The Scale of the Global Climate and Energy Challenge
DEVON SWEZEY
Staff Blogger
Second-year MA Candidate at SAIS Washington
Over the next half century, the world will face twin challenges: first, rapidly expanding the global energy supply to meet increasing demand, and second, simultaneously decarbonizing the global energy supply to stabilize the climate. While some progress has been made in developing and deploying zero-carbon energy technologies to meet these two challenges concurrently, the rate of clean energy adoption has been far too low relative to overall energy demand. Indeed, for the last two decades there has been a nominal expansion of the share of carbon-free energy sources in the global mix.
The scale of the global climate and energy challenge is unforgiving. Global energy demand has nearly doubled since 1980 and is set to double again by 2050, according to the International Energy Agency. Moreover, virtually all of the increase in energy demand is predicted to come from developing countries, which will use ever more energy inputs to sustain their rapid economic growth. At the same time, limiting the long-term global mean temperature rise to 2.0 to 2.4 degrees Celsius—the official target endorsed by the U.N Framework Convention on Climate Change—would require a 50% reduction in CO2 emissions below 1990 levels. In other words, global carbon emissions would have to fall from 35.6 Gt (the 2012 level of global emissions) to less than 11 Gt per year by the year 2050, and continue declining thereafter.

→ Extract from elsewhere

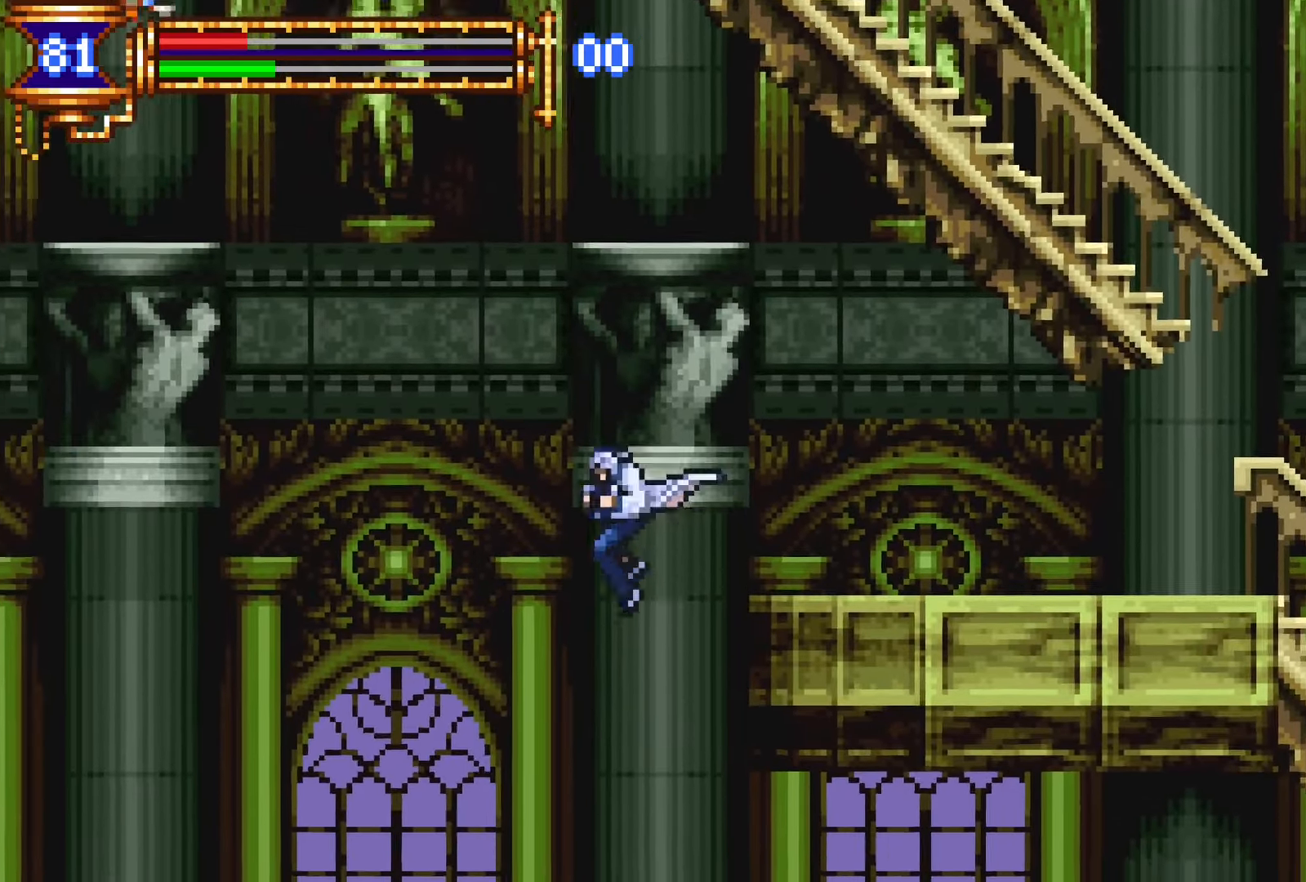
{"dt_ms": 500, "buttons": ["R2", "DPAD_UP", "DPAD_RIGHT"], "events": [[33, "DPAD_RIGHT", "down"], [283, "DPAD_UP", "down"], [316, "R2", "down"], [400, "R2", "up"], [466, "R2", "down"]]}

What does this mean in terms of energy supply? Let’s look at the numbers. First, the world would need to eliminate all coal and natural gas consumption and replace it with zero-carbon energy sources. In 2010, Electricity generation from fossil fuels totaled 14,446 terawatt hours (TWh), according to the International Energy Agency (IEA World Energy Outlook 2012, page 182). Replacing that electricity with nuclear power stations, for example, would require the construction of 2,065 new 1 gigawatt hours (GW) nuclear power plants (assuming a capacity factor of 80%). But given that electricity generation accounts for about 40% of all global CO2 emissions (IEA WEO 2012, page 263), this would not be enough to reach the climate target. Thus transportation, which accounts for 23% of global carbon emissions, would also need to be decarbonized, perhaps by using electric vehicles. This would necessitate hundreds of GW of new nuclear power stations.
Yet this still does not take into account the expected growth in energy demand from now until 2050. Assuming that world electricity demand grows by 2% per year from 2010 (18,443 TWh) until 2050, the world would need 22,280 additional TWh of zero-carbon electricity, or the equivalent of an additional 3,180 nuclear power stations. Thus decarbonizing the electricity supply, which is only one component of the overall energy supply, would require the construction of 5,245 nuclear power plants, or about one new nuclear power plant every three days from now until 2050. If we were to include future consumption by the 1.5 billion people around the world who currently lack any access, the number would be larger still.
A similar analysis could be done using wind turbines—the world would need to construct 2.8 million 5 megawatt (MW) wind turbines from now until 2050, assuming 30% efficiency—or solar. The global solar photovoltaic (PV) industry reached a significant milestone in its 50-year history when cumulative global-installed solar PV reached 100 GW earlier this year. Yet to decarbonize the global electricity supply, the world would have to deploy 100 GW of PV panels every 66 days from now until 2050. Any way you cut it, the scale of the challenge is massive.
So how is the world doing in its quest to decarbonize the global energy supply? Not so well. Even though renewable energy technologies, such as wind and solar PV, have been growing rapidly, progress in decarbonizing the global energy supply has stalled. According to the BP Statistical Review of 2013, the share of carbon-free energy in world energy consumption stood at 13%, essentially the same as its level in 1995.
It is certainly true that renewable energy technologies have started to expand in the electricity sector and are expected to continue to grow quickly in the coming decades. The IEA estimates that the share of renewable energy generation in the global electricity sector is expected to rise from 20% in 2011 to 25% in 2018, with the share of non-hydro renewables increasing from 4% to 8%.
Yet clean energy continues to be outpaced by the growth in fossil fuels. Current rates of clean energy deployment are not sufficient to meet the international community’s target for climate stabilization. To achieve these goals, a much larger international effort must be pursued to research, develop and demonstrate new clean energy technologies and accelerate their introduction into the marketplace—the topic of a future post.